Hi thought provoking post. Do you think the 50/20/30 split on necessities/luxuries/investments is a good benchmark for most people of average means? Been finance tracking this year for first time using your spreadsheet to get handle on where we spend our income. Not really thought about the split before but not getting anywhere close to that investing percentage. Not sure if I’m not making the necessary sacrifices or whether this is a benchmark for a higher salary range.

Talcy
May 17, 2022 8:15 pm

“Stick with Vanguard. Their ownership structure and underlying philosophy gives them the best chance of acting in the best interest of clients. Go for iShares/DB/SSGA if not possible.”

I know iShares but who are DB & SSGA please?

Talcy
May 17, 2022 8:52 pm
Reply to  Occam

Thanks for clarifying. Regards

Andrew
May 17, 2022 11:47 am

Hi Occam, another great post. Why do you keep a year’s expenses in cash?

Andrew
May 18, 2022 8:51 am
Reply to  Occam

Hi Occam, thanks, I understand that, and also that everyone’s circumstances vary. But couldn’t you just sell some investments? It’s a liquidity issue, isn’t it? It only takes a few days to return cash from an investment platform, so while we all have emergency cash needs, my question is whether a year is really necessary?

I can see an argument that if your emergency cash need corresponds to a market crash it might hurt to take out some investments (and could conceivably leave you worse off), but I’m not sure even then that keeping a year’s expenses aside on the offchance that it is needed when there’s a huge crash makes sense. Over the long term, having most of that year’s expenses invested would make a big difference to your goals (as of course you know).

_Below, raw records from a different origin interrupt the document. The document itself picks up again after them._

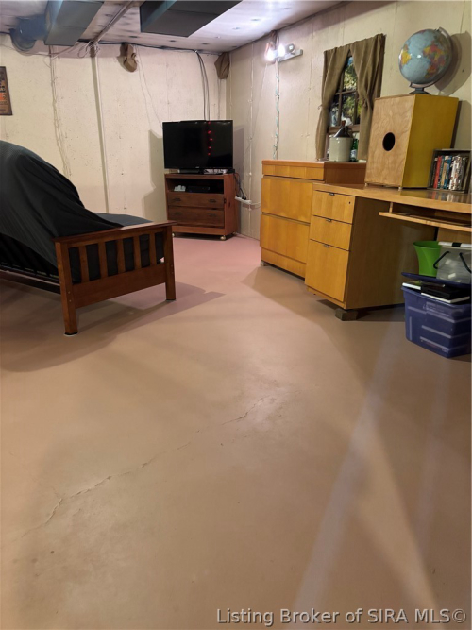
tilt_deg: -15.5
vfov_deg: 67.3
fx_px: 473
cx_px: 236
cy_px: 315
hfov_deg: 53.0
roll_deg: +0.8
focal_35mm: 26
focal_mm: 5.96
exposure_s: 1/40
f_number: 1.6
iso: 640
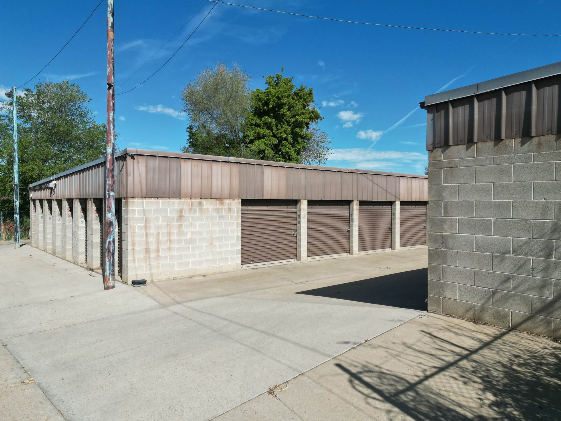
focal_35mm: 25
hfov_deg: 69.4
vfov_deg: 54.9
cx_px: 290
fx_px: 405
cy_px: 211
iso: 110
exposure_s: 1/3200
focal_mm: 6.72
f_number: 1.7
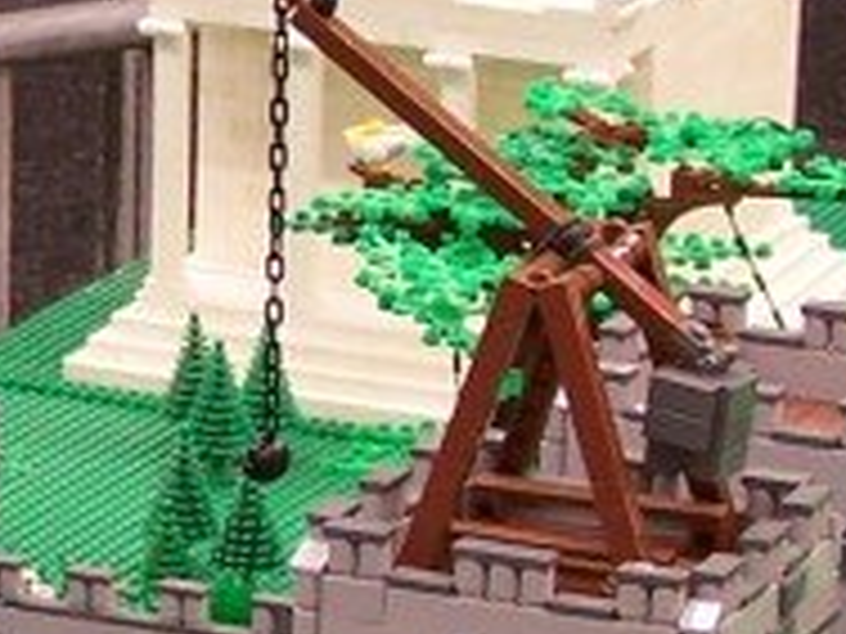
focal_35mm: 262
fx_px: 6403
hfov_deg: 7.5
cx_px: -306
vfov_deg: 5.7
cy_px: 405
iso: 80
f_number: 3
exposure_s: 1/2
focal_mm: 8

If someone’s life savings were equal to one year’s expenses, the policy would imply for them that they invest nothing.

My thinking is just that all of your advice is so practical and sensible that it would be silly to ignore part of it without truly understanding the pros and cons. Perhaps there’s a longer post one day on how to manage the short-term risk of running out of cash!

I think that it’s worth planning 30 day cash, 60 day cash and 180 day cash for the life events you mention – car, washing machine, loss of job, etc. But given I can access my cash within 30 days, I think I need more like a month’s expenses in ready cash.